**Text shown:**
####
James McGonigal and John Coyle, co-editors of In Touch With Language, a newly published collection of Edwin Morgan’s prose 1950–2005 (ASLS, 2020), reflect on the process of putting the book together, and their own experience of Morgan as a teacher.

JMcG
Edwin Morgan’s prose? If I think back, it was his prose I heard before his poetry. This was in October 1966 when he lectured us on Modern Scottish Poetry at Glasgow University. His lecturing style was clear and organised, in quite a light staccato voice. I’ve occasionally heard other speakers with the same accent and rhythm to their speech, so it must be a Glaswegian style, maybe among older speakers. He became excited when talking about Hugh MacDiarmid‘s poetry, and much less enthusiastic, more dutiful, about Edwin Muir‘s. And it was only later I came across essays or reviews where he was expressing the same views, in a more sophisticated way, but still clear and organised of course, because that was his style. He was teaching from a set text, Maurice Lindsay‘s anthology Modern Scottish Poetry, which had just come out that same year from Faber. I noticed that he didn’t refer to his own poetry at all, which of course made me look out for it elsewhere too. So for me it was the prose, or his absence of a prose account of what he was doing in verse, that led me on to the poetry.
####
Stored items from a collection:
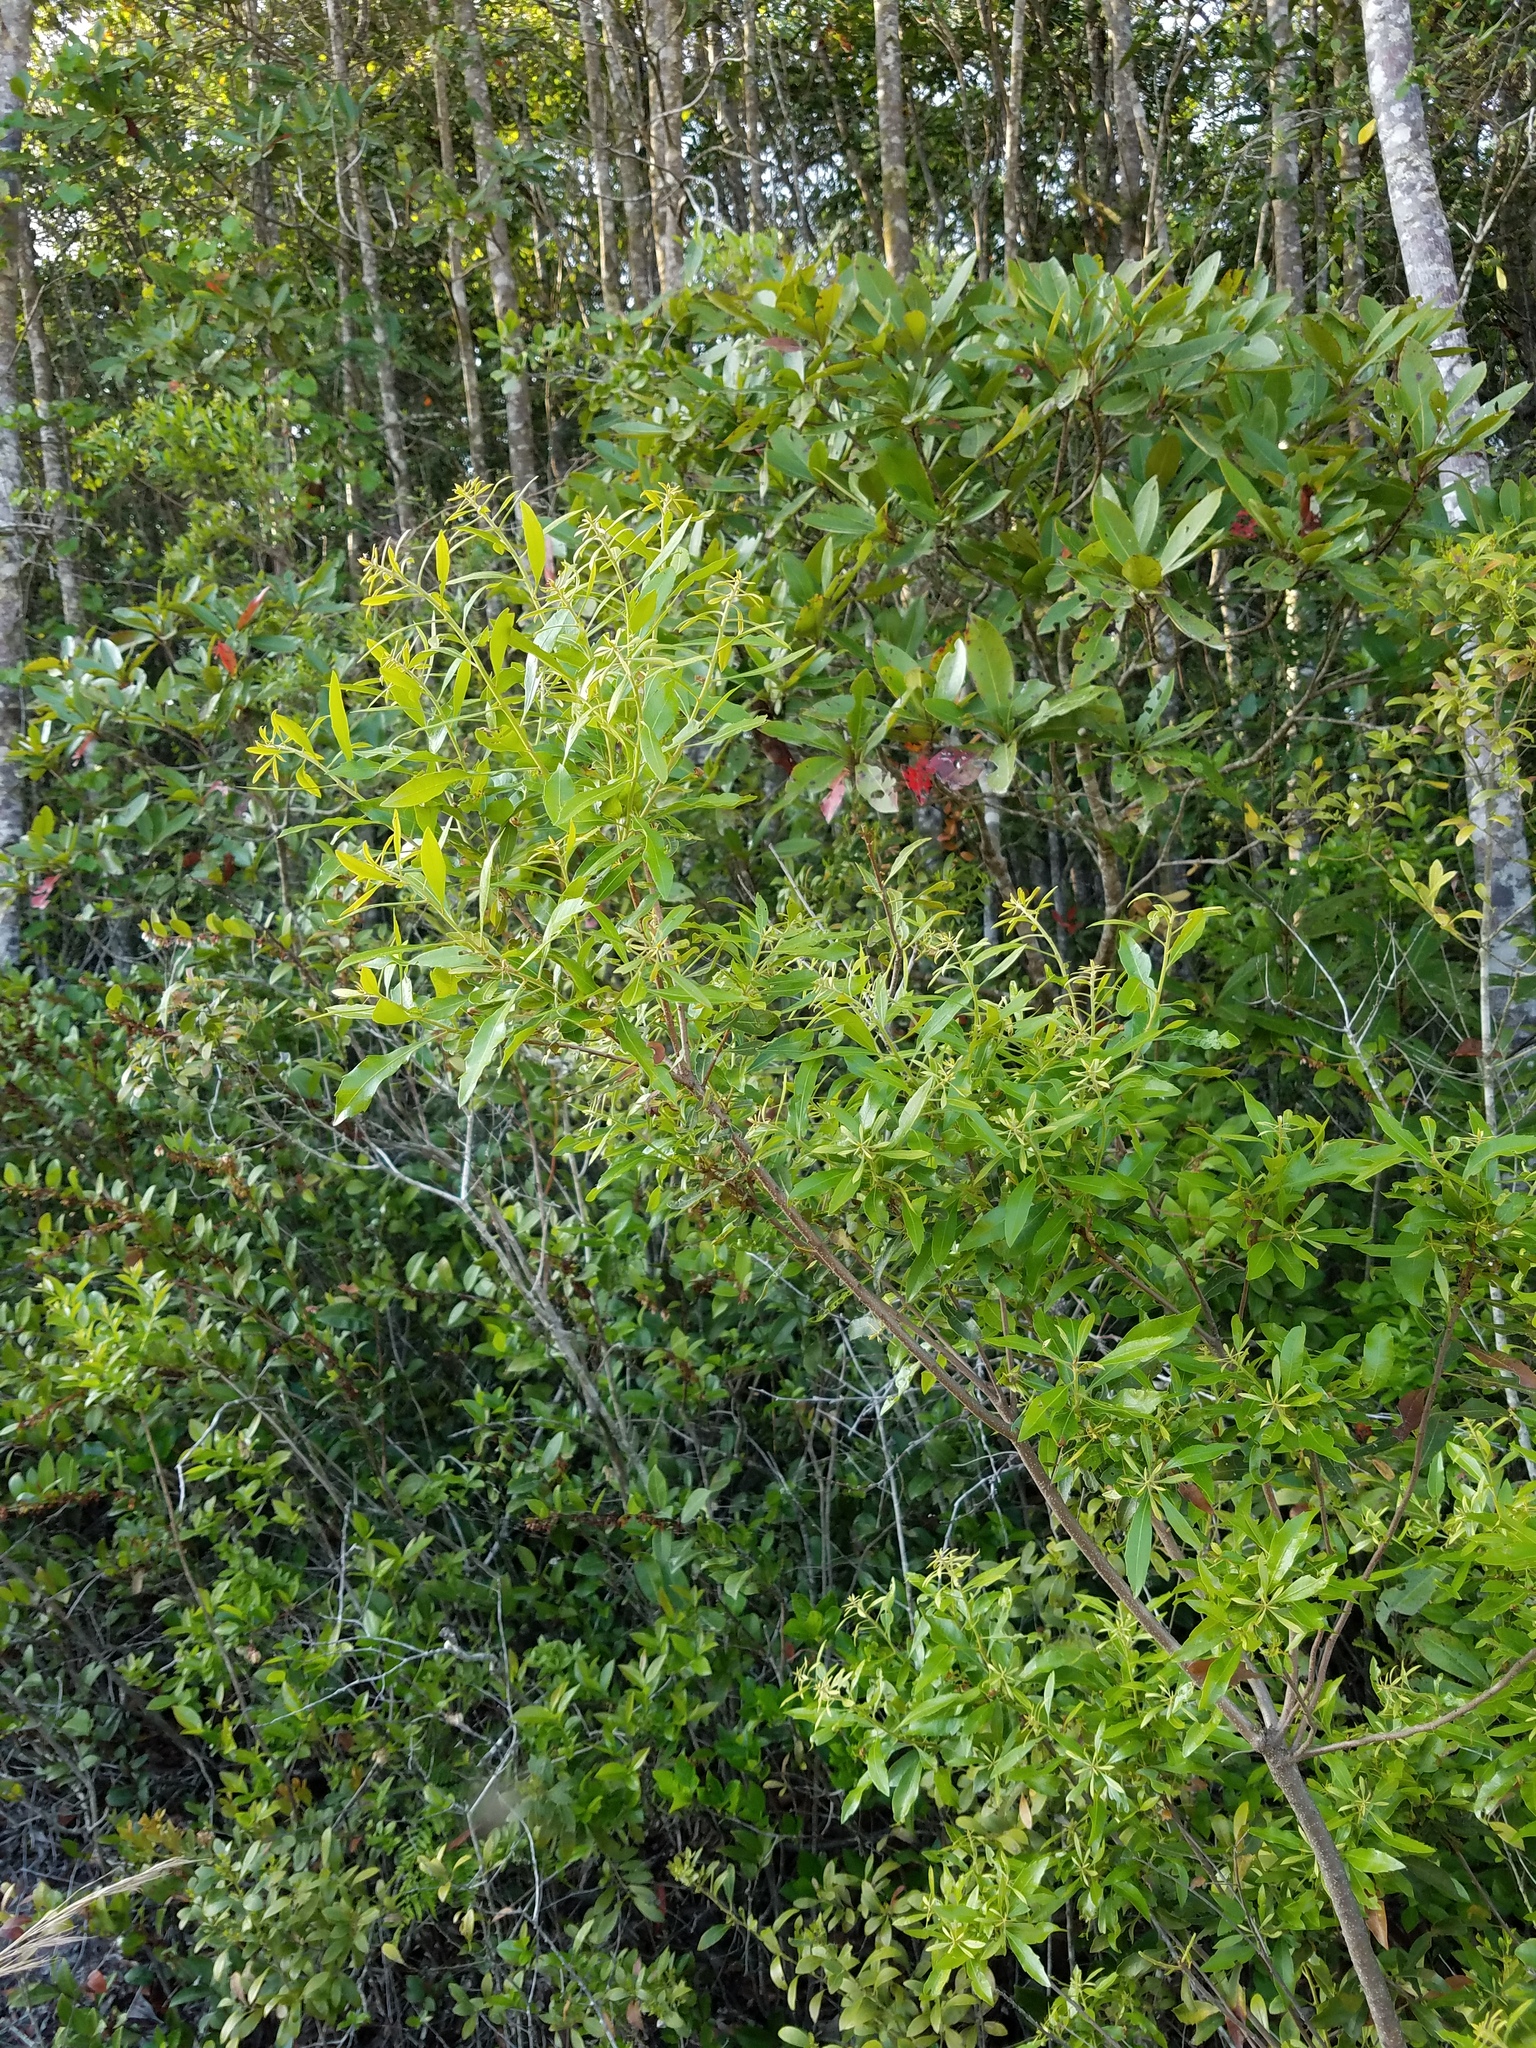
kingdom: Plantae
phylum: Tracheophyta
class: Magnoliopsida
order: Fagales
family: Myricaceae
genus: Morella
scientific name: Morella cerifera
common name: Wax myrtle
####
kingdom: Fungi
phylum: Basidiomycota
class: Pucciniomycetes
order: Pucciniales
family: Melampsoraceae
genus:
####
**Given exercise:**
Answer these questions about the text on Edwin Morgan's prose:
(a) Which publisher issued In Touch With Language, and in what year?
(b) In what month and year did Morgan lecture on Modern Scottish Poetry at Glasgow University?
(c) Which anthology did Morgan teach from, and who published it?

**Task response:**
(a) ASLS, 2020
(b) October 1966
(c) Maurice Lindsay's Modern Scottish Poetry, published by Faber